岸田文雄政権が昨年12月22日のGX実行会議で決定した「原発回帰」政策に対し、全国の基礎自治体首長と首長経験者でつくる「脱原発をめざす首長会議」は12月26日、緊急声明を発出するとともに、松下玲子・東京都武蔵野市長や村上達也・元茨城県東海村長ら共同世話人4人が記者会見し、「主権者である国民の合意がないままに、原発政策を転換することは許されない」などと厳しく批判した。
「脱原発をめざす首長会議」は、2011年3月の東京電力福島第一原発事故をきっかけに、その翌年に原発立地自治体や周辺自治体も含む全国の首長らが結集して発足した。現在の会員数は94人。
◇
緊急声明は、「自治体の首長および首長経験者の立場からなお二つの問題が未解決であることをまず強調したい」として、(1)2021年3月に水戸地裁が運転を認めない判決を下した東海第二原発にみられるように、自治体の避難計画の実効性が確保されていないこと。(2)原発から生まれる高レベル放射性廃棄物の最終処分地が未決定であり、その候補地選定によって自治体内で住民の間に深刻な分裂をもたらしていること――を挙げた。

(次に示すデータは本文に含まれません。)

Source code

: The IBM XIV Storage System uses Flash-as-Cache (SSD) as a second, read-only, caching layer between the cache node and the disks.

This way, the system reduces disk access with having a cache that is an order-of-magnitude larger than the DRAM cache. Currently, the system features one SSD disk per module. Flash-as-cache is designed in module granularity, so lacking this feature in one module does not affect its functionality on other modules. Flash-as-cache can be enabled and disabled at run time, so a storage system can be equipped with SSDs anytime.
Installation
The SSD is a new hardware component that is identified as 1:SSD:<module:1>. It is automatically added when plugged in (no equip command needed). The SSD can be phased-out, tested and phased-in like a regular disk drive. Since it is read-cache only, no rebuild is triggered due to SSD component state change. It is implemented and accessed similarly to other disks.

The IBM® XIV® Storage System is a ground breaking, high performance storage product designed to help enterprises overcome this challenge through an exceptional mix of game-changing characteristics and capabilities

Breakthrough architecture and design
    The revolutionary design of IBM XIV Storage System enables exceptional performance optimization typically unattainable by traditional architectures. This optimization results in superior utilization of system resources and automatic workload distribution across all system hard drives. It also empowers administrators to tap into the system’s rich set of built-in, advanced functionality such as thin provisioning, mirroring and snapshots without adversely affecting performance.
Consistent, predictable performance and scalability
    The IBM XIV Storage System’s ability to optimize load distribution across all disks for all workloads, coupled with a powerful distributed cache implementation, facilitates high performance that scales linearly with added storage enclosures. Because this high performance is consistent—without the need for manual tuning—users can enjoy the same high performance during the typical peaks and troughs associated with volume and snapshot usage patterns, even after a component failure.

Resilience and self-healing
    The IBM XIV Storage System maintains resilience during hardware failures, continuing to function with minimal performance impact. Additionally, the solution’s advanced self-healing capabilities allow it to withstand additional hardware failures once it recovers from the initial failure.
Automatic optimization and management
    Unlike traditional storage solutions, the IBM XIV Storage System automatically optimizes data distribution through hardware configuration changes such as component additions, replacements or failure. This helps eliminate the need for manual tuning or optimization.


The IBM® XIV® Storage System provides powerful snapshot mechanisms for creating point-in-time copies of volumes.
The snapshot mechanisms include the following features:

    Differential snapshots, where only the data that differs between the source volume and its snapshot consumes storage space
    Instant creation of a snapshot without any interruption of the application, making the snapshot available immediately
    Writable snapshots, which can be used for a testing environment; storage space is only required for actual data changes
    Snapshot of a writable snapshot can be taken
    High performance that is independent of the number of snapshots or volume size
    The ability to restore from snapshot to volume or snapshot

さらに「ロシアによるウクライナへの軍事侵攻では原発が占領され、原発の存在が安全保障上も大きな問題となっていること」も指摘。そのうえで「災害対策基本法によって『住民の生命、身体および財産を災害から保護する』責務を有している立場から、『原発回帰』政策に断固として反対する」と述べている。
記者会見で松下玲子・武蔵野市長は「主権者である国民の合意がない中で、政府が大きな方針の転換をし、『原発を最大限活用』という言葉で新規の建設、そして運転期間の延長を行うことは認められない。2021年は衆院選挙もあったが、(自民党は)政策としても争点としても掲げていない。非常に強い憤りをもっていることを基礎自治体の首長として示したい」と語った。
また、被災地の自治体首長として過酷な経験をした桜井勝延・元福島県南相馬市長(現在は同市議)は「南相馬市をはじめとして被災地の住民は、まったく復興の途上でしかない。住民の感覚と政権の感覚があまりにもずれている」と発言。原発立地自体である東海村の村上達也・元村長は「エネルギーだけの観点、あるいはカネだけの観点でああいう政策を発表したことに憤っている。腹立たしくてならない」と怒りを露わにした。
さらに、三上元・前静岡県湖西市長(現在は同市議)は、「ウクライナでの戦争で原発は国防上も大きな問題があると分かった。それにも関わらず『原発回帰』という政策は考えられない。また、民主党政権時代は各地で討論集会を開き、そのうえで(脱原発の)方針を決定した。自民党もそれは反対していなかった。十分な討論も経ず、閣議決定だけでやろうとしている。民主主義的手続きを十分に踏んでおらず、許せない」と問題点を指摘した。